• _What is expected_: Your response to the data below should hold nothing except the lines from the one containing "31: (407, 285)" down to the one containing "[00:04.000]", reproduced exactly and without pictures.

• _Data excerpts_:

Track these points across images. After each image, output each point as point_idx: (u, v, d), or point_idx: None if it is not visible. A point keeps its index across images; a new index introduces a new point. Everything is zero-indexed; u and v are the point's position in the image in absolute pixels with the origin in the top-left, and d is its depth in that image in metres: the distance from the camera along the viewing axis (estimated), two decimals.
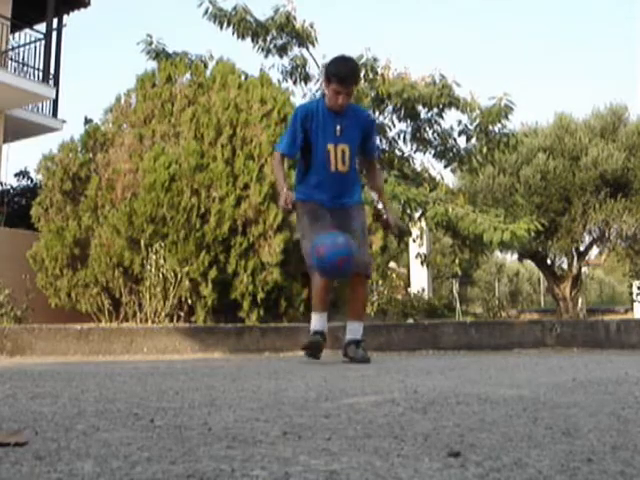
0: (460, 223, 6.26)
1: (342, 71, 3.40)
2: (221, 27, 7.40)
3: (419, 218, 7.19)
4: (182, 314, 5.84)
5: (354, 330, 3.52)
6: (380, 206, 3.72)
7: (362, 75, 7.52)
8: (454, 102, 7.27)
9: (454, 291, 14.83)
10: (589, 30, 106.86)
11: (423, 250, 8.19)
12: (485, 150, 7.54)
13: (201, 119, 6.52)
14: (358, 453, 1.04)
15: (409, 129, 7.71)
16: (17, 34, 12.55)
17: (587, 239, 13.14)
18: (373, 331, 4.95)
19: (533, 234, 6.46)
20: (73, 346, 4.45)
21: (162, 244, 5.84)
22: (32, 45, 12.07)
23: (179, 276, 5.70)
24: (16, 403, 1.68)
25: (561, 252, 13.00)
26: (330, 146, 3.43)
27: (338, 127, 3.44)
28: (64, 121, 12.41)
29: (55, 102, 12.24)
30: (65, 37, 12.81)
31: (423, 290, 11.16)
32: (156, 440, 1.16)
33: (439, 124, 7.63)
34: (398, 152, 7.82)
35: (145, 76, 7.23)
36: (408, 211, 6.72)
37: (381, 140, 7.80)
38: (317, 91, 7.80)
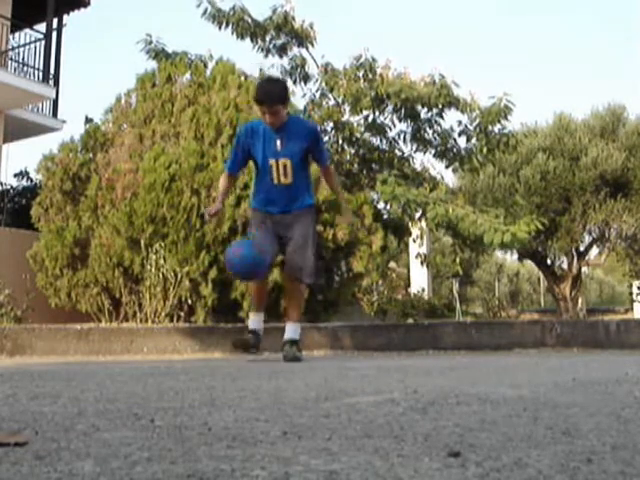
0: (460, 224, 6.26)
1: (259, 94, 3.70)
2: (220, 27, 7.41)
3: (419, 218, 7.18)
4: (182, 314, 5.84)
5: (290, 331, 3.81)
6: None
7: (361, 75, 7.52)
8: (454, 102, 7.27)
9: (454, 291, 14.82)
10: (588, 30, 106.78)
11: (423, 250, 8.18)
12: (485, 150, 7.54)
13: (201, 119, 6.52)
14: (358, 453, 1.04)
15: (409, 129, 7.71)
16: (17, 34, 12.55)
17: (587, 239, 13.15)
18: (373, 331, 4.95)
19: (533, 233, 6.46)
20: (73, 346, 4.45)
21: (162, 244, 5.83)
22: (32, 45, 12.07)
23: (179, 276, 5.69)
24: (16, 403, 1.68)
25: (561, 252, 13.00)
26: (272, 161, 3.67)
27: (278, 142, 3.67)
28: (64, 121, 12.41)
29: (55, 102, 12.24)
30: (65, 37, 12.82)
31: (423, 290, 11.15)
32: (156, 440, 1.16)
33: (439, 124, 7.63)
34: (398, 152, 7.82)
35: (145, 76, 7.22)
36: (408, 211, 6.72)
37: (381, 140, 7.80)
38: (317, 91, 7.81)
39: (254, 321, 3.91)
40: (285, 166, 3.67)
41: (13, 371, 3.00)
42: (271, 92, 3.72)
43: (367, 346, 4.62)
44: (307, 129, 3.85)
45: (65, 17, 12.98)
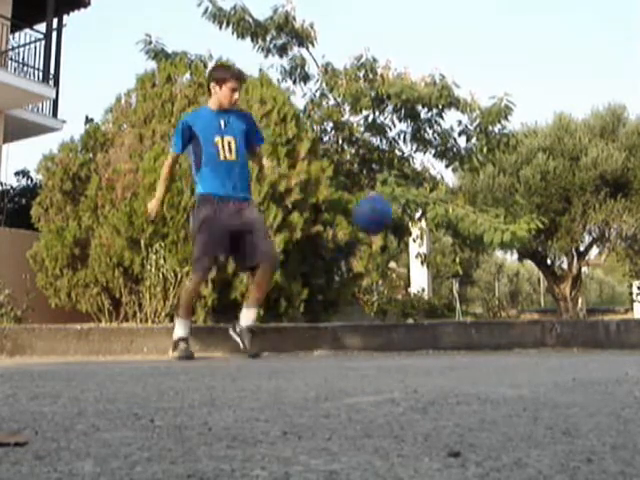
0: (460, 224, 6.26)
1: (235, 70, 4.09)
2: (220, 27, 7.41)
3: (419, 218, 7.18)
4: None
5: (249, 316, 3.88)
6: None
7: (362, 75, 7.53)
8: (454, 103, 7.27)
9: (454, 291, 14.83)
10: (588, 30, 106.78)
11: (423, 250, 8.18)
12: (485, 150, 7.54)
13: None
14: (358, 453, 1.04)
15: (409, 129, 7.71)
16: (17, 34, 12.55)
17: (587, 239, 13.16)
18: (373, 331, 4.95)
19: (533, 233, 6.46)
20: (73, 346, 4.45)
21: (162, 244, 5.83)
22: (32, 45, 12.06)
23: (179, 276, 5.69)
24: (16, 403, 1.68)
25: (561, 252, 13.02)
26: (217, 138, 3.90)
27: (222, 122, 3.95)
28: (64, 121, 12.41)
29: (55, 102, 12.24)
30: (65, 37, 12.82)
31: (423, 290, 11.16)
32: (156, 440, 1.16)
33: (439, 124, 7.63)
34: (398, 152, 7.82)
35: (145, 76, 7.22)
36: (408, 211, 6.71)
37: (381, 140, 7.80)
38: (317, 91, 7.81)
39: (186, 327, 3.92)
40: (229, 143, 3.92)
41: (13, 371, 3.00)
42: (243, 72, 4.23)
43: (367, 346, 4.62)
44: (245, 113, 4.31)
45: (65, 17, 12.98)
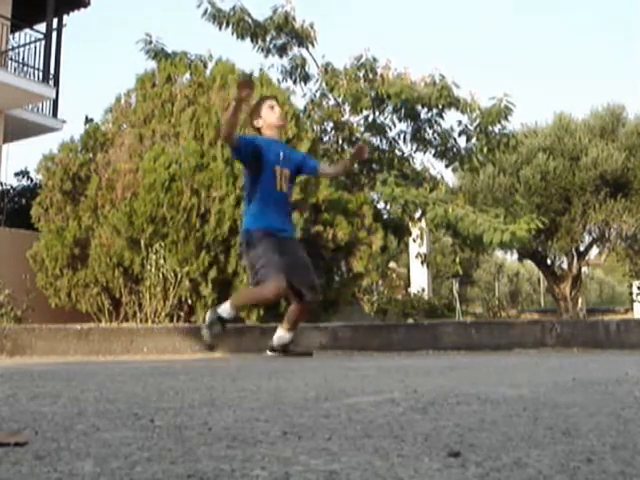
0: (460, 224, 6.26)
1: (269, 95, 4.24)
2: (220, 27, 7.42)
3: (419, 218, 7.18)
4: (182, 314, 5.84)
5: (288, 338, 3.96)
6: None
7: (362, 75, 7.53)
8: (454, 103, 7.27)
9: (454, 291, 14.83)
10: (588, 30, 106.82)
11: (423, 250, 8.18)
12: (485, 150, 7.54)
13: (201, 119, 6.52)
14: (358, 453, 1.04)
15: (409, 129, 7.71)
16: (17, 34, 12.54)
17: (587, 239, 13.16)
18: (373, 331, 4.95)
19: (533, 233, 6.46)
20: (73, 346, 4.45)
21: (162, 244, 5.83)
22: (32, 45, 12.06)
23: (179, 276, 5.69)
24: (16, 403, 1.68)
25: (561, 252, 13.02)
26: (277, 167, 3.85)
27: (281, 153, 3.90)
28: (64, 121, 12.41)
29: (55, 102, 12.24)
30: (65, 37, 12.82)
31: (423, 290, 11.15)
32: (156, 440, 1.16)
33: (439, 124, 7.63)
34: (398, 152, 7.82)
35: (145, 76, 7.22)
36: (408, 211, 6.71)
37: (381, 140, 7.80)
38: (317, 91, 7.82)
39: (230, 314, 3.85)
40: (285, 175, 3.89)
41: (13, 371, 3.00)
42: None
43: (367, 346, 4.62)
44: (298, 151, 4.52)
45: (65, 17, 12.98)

* * *

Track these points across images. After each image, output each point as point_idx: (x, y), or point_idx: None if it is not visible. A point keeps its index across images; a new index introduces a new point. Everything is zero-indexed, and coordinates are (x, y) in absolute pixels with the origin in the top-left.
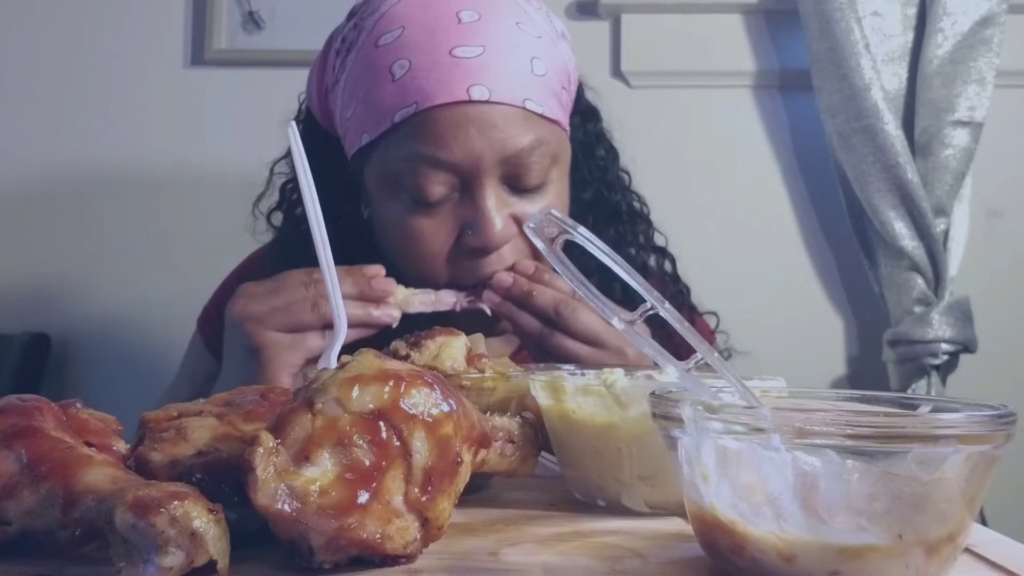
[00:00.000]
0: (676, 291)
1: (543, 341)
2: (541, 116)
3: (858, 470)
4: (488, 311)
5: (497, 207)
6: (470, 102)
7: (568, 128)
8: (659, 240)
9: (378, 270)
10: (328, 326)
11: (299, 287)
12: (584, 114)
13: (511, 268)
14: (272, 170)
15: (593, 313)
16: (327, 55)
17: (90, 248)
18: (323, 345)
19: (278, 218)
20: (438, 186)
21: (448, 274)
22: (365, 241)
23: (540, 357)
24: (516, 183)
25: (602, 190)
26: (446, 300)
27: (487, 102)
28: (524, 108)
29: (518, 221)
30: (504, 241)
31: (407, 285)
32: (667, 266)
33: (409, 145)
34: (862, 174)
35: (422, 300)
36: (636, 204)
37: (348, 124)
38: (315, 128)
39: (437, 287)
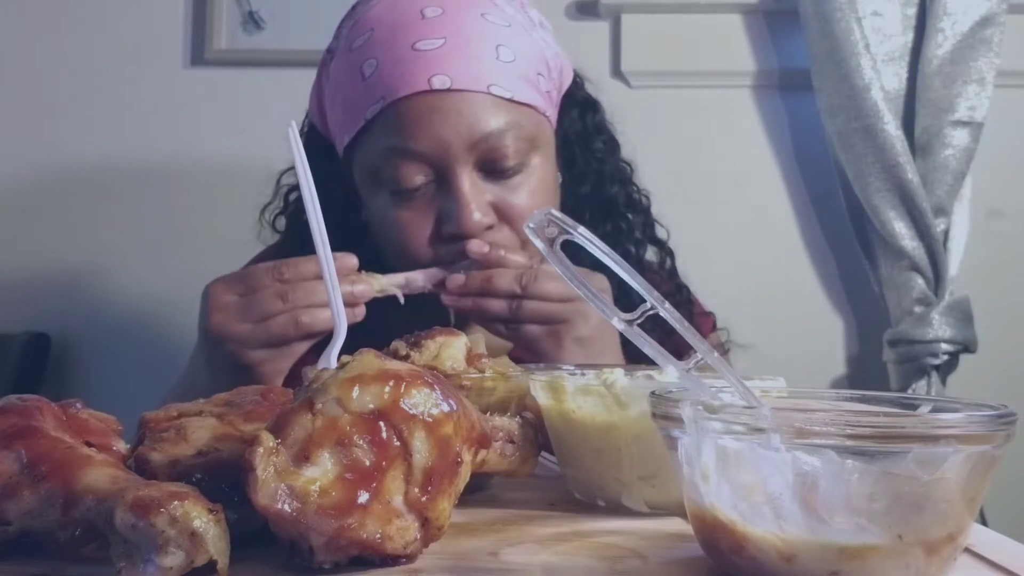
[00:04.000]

• _Solution to the problem_:
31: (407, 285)
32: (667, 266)
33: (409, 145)
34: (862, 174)
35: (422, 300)
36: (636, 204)
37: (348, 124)
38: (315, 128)
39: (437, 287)
[00:04.000]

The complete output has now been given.